» Extract to read:
'''

# July 13' Official MOTM Vote Thread



## tecollins1 (Nov 6, 2011)

poll is up!


----------



## Jvegas04 (Aug 13, 2012)

Voted. and now so should the rest of you


----------



## iKermit (Dec 13, 2010)

Voted.


----------



## jblackburn (Apr 14, 2012)

Go go Gadget voting machine!


----------



## trevor_geiger (Nov 29, 2012)

Voted


----------



## brian v (Dec 25, 2011)

Dang , now vote.


----------



## jblackburn (Apr 14, 2012)

brian v said:


> Dang , now vote.


Brian, you're getting lazy with these responses lately.

Where's the snickers and smurfs and ,,,,,,,,,,,,,,,,,,,,,'s?


----------



## iKermit (Dec 13, 2010)

Now brian will make your username into a verb.


----------



## H3LLON3ARTH (Dec 16, 2011)

Voted


----------



## Blue Angel (Feb 18, 2011)

Voted!


----------



## brian v (Dec 25, 2011)

voted for one of the above, now it is your turn to vote for one of the above !


----------



## brian v (Dec 25, 2011)

I am the only 1 that voted for ....... ....... . Come on folks Vote !


----------



## brian v (Dec 25, 2011)

:yahoo:Mass Mailing time , Vote now


----------



## brian v (Dec 25, 2011)

T needs your votes , I need your votes , smurf needs your votes .
​Vote .


----------



## tecollins1 (Nov 6, 2011)

Hold on to your hats!
The next 24 hrs is going to be crazy!

MASS PMs SENT
Expect to see a burst of votes coming in soon.


Sent from AutoGuide.com App


----------



## iKermit (Dec 13, 2010)

Brb over 9000 votes

 Sent from my phone. Excuse my excellent grammar. Autoguide APP!


----------



## jblackburn (Apr 14, 2012)

iKermit said:


> Brb over 9000 votes
> 
> Sent from my phone. Excuse my excellent grammar. Autoguide APP!


Hax

Just cause you're from Florida doesn't mean you can use dead people's names to vote!


Sent from AutoGuide.com App


----------



## brian v (Dec 25, 2011)

I have 2 names so I get 2 Votes , thanks T .



... Vote ...​


----------



## Smurfenstein (Nov 16, 2011)

We need a tie breaker guys!


----------



## tecollins1 (Nov 6, 2011)

Not much time left guys!
Get your votes in!


Sent from AutoGuide.com App


----------



## Mick (Dec 31, 2011)

Ttt

Sent from AutoGuide.com Free App


----------



## brian v (Dec 25, 2011)

Rribit iKermit ! And the dead bodies didn't have to vote !


----------



## Blue Angel (Feb 18, 2011)

Congrats Kermit! I wonder if BNR can hook you up with something for that new 3-Series!


----------



## iKermit (Dec 13, 2010)

Thanks  I have no idea how i could have beat Andrei

If they hook me up with some for the 3er i will take it but if not, i will see if maybe i can give it to a deserving member around here.


----------



## Blue Angel (Feb 18, 2011)

iKermit said:


> Thanks  I have no idea how i could have beat Andrei
> 
> If they hook me up with some for the 3er i will take it but if not, i will see if maybe i can give it to a deserving member around here.


Stop it! No need to suck up to CT members, you're not eligible for MOTM for another six months!


----------



## jblackburn (Apr 14, 2012)

Huzzah! Congrats Danny boy.


----------



## obermd (Mar 3, 2012)

Congrats iKermit.


----------

'''

» Information supplied:
'''

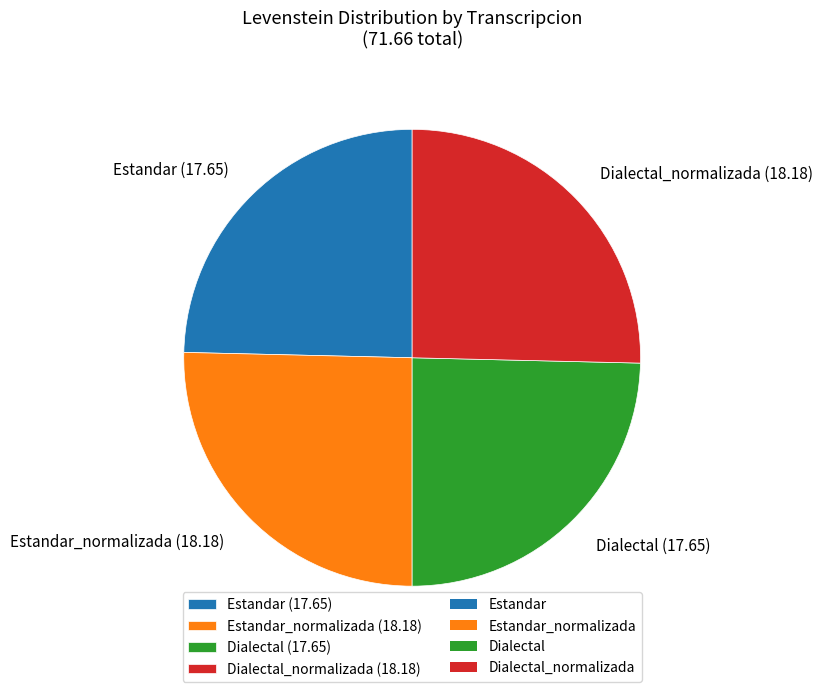

Does any single category account for the majority?

No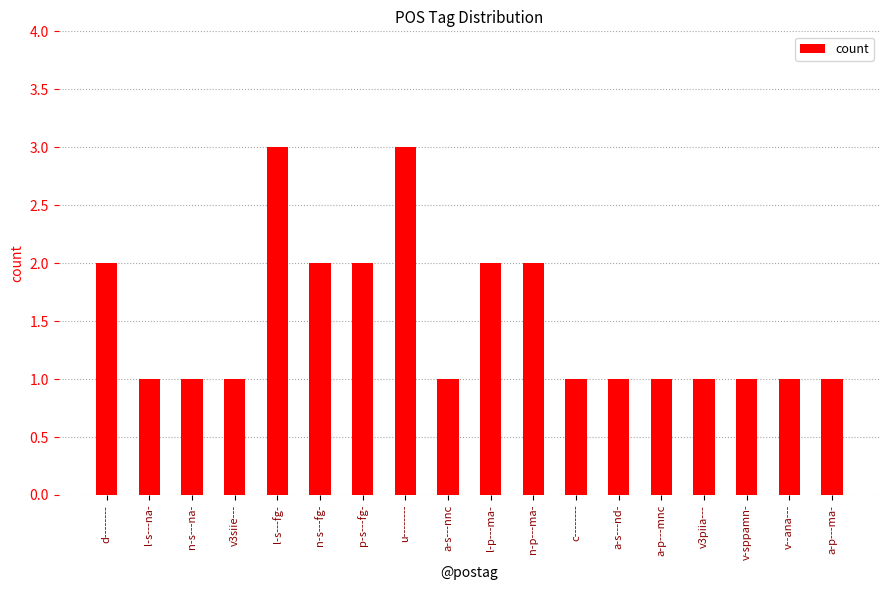

What is the smallest value displayed?

1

'''

Please rewrite the paragraph in the vote thread that begins "If they hook me up" as one shorter sentence, keeping its main points. Work from the vote thread alone.

If they offer me something for the 3er, I'll take it; otherwise I might give it to a deserving member here.